■ Task statement:
Please extract the source text of every item below and reproduce it line for line, with no changes.

■ Records for processing:

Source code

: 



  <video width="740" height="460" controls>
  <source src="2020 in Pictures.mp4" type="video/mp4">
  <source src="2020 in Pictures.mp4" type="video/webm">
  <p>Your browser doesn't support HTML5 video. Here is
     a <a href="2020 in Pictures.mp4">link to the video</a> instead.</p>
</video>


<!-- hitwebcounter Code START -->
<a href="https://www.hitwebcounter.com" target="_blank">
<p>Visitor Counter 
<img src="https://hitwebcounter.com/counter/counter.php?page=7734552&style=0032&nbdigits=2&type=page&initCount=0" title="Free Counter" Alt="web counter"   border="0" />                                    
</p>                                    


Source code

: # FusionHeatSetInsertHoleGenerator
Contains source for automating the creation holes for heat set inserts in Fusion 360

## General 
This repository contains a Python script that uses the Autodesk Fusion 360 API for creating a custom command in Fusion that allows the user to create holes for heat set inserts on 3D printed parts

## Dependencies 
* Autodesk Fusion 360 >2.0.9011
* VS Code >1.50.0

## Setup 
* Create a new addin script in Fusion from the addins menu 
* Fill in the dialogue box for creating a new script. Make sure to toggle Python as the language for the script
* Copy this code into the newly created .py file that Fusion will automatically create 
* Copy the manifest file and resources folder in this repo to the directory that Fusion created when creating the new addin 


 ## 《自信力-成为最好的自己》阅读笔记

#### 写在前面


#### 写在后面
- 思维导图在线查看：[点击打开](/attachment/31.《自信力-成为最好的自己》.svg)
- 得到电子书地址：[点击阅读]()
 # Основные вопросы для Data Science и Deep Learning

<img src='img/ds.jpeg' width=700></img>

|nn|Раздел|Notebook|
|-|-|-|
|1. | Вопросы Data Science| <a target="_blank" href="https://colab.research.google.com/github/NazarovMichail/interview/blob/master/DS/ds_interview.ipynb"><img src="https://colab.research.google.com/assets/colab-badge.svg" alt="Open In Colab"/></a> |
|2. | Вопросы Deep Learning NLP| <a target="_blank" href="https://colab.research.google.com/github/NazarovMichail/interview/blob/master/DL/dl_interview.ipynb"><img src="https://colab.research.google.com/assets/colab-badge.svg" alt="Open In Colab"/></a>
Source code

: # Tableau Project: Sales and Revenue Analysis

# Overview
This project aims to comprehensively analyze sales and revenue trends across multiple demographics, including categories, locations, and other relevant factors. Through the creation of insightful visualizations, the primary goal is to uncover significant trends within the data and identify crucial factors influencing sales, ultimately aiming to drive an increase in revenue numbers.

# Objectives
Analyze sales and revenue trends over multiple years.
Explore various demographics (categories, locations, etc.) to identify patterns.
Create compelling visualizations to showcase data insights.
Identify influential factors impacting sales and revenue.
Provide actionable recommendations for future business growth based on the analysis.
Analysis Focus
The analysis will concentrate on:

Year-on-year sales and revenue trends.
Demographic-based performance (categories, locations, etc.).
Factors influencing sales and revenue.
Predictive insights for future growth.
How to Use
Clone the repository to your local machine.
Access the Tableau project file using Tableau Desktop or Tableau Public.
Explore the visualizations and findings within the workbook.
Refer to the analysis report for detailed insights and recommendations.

■ Completed exercise:
Source code

: 



  <video width="740" height="460" controls>
  <source src="2020 in Pictures.mp4" type="video/mp4">
  <source src="2020 in Pictures.mp4" type="video/webm">
  <p>Your browser doesn't support HTML5 video. Here is
     a <a href="2020 in Pictures.mp4">link to the video</a> instead.</p>
</video>


<!-- hitwebcounter Code START -->
<a href="https://www.hitwebcounter.com" target="_blank">
<p>Visitor Counter 
<img src="https://hitwebcounter.com/counter/counter.php?page=7734552&style=0032&nbdigits=2&type=page&initCount=0" title="Free Counter" Alt="web counter"   border="0" />                                    
</p>                                    


Source code

: # FusionHeatSetInsertHoleGenerator
Contains source for automating the creation holes for heat set inserts in Fusion 360

## General 
This repository contains a Python script that uses the Autodesk Fusion 360 API for creating a custom command in Fusion that allows the user to create holes for heat set inserts on 3D printed parts

## Dependencies 
* Autodesk Fusion 360 >2.0.9011
* VS Code >1.50.0

## Setup 
* Create a new addin script in Fusion from the addins menu 
* Fill in the dialogue box for creating a new script. Make sure to toggle Python as the language for the script
* Copy this code into the newly created .py file that Fusion will automatically create 
* Copy the manifest file and resources folder in this repo to the directory that Fusion created when creating the new addin 


 ## 《自信力-成为最好的自己》阅读笔记

#### 写在前面


#### 写在后面
- 思维导图在线查看：[点击打开](/attachment/31.《自信力-成为最好的自己》.svg)
- 得到电子书地址：[点击阅读]()
 # Основные вопросы для Data Science и Deep Learning

<img src='img/ds.jpeg' width=700></img>

|nn|Раздел|Notebook|
|-|-|-|
|1. | Вопросы Data Science| <a target="_blank" href="https://colab.research.google.com/github/NazarovMichail/interview/blob/master/DS/ds_interview.ipynb"><img src="https://colab.research.google.com/assets/colab-badge.svg" alt="Open In Colab"/></a> |
|2. | Вопросы Deep Learning NLP| <a target="_blank" href="https://colab.research.google.com/github/NazarovMichail/interview/blob/master/DL/dl_interview.ipynb"><img src="https://colab.research.google.com/assets/colab-badge.svg" alt="Open In Colab"/></a>
Source code

: # Tableau Project: Sales and Revenue Analysis

# Overview
This project aims to comprehensively analyze sales and revenue trends across multiple demographics, including categories, locations, and other relevant factors. Through the creation of insightful visualizations, the primary goal is to uncover significant trends within the data and identify crucial factors influencing sales, ultimately aiming to drive an increase in revenue numbers.

# Objectives
Analyze sales and revenue trends over multiple years.
Explore various demographics (categories, locations, etc.) to identify patterns.
Create compelling visualizations to showcase data insights.
Identify influential factors impacting sales and revenue.
Provide actionable recommendations for future business growth based on the analysis.
Analysis Focus
The analysis will concentrate on:

Year-on-year sales and revenue trends.
Demographic-based performance (categories, locations, etc.).
Factors influencing sales and revenue.
Predictive insights for future growth.
How to Use
Clone the repository to your local machine.
Access the Tableau project file using Tableau Desktop or Tableau Public.
Explore the visualizations and findings within the workbook.
Refer to the analysis report for detailed insights and recommendations.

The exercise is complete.